Nightly he returned to the café, in case his sense of dread had been for naught, and Dorothy might still make good on her promise and come back for him, at least to say good-bye. A lucky thing, too, for on the fifth day Liir was turning over newspapers looking for scrag-ends of butter pastry when he was tapped on the shoulder. He turned, half expecting that the café owner had summoned the police as he’d been threatening. Instead, Liir found the Scarecrow.
“You’re still here,” said the Scarecrow. “Somehow, I thought you would be.”
“Where is she?”
“She’s gone, you know that.” The Scarecrow sighed. “You knew she would go. She was a Visitor, not of our kind; that kind can’t stay, you know.”
“How do you know? Maybe you just need to invite them.”
The Scarecrow affected a superior attitude, and that was his only answer. “A lot is going to change in a very short time,” he said. “I hope it’s for the best, but it could get ugly in the interim. I thought it smartest to let you know. If I were you I would get out of town.”
“No one wants me,” said Liir, scoffing. “No one cares to come looking for me! No one knows who I am, not even myself. Do you mean that because someone tittered that the Witch was my mother, I’m in danger?”
“I don’t mean that,” said the Scarecrow. “I don’t know if anyone here knows or cares whether the Witch had children, or who they might be. I just mean there’s talk of a cleanup of this neighborhood.” He straightened up—he’d been limping, an odd thing for a Scarecrow—and cast his clumsy gloved hand down Dirt Boulevard, where the denizens of the evening were in their cups. A small crowd had gathered around a couple of half-naked teens making dirty right there on the ground. The tatterdemalions were pelting them with bits of food and egging them on. Elsewhere, bottles emptied of their beer smashed on paving stones. A baby cried piteously.
“What is happening?” said Liir.
“The Wizard has left, and Dorothy is gone, and Lady Glinda Chuffrey, née Arduenna of the Uplands, has been importuned to supervise a government until something more permanent can be arranged.”
“Glinda! I heard of her. The Witch used to talk about her sometimes. Well, she’ll do some good, won’t she?”
“Doing good, cleaning house, takes a mighty strong broom,” said the Scarecrow. “Speaking of which…”

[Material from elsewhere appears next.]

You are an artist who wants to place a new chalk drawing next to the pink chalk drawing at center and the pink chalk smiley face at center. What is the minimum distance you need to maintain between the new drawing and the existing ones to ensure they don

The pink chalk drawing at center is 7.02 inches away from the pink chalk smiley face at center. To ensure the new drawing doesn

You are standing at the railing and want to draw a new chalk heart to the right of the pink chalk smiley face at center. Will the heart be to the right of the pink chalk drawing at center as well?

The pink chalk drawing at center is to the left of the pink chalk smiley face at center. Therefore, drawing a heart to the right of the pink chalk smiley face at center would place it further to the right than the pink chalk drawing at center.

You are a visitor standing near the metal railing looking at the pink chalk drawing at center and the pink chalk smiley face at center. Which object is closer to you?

The Scarecrow looked this way and that. The kids on the ground, wheezing and humping in their throes of lust, had secured the crowd’s full attention. The Scarecrow reached into his waistband and, hand over hand, drew out a stake. No, a pole—the handle of the broom. The Witch’s broom. Aha. Hence the limp.
He gave it to Liir. “No one wanted it,” he said. “No one needed it for anything. It served its purpose and was going to be thrown out.”
Liir accepted it with resignation; one more thing to carry back to the home he no longer had. “What do you mean, things are going to get ugly? Seems to me they’re pretty ugly around here already.”
“Well, I mean, for the ceremony of Glinda’s elevation, they’ll have to relocate the urban poor. For one thing. Glinda’s quite tidy and likes things just so.”
“You seem to know a lot all of a sudden. The brains are working?”
“There’s talk that Lady Glinda will eventually yield, and put a wise Scarecrow on the throne,” the Scarecrow said, pride—or derision—making his voice sound odd. “After she cleans up the Wizard’s affairs. And there are those who think that the charmed child Ozma will be located in some cave almost at once, now that the Wizard’s gone. Sounds cynical and desperate to me, but what do I know of government? I’ve had more access to information the last few days than the rest of my life put together.”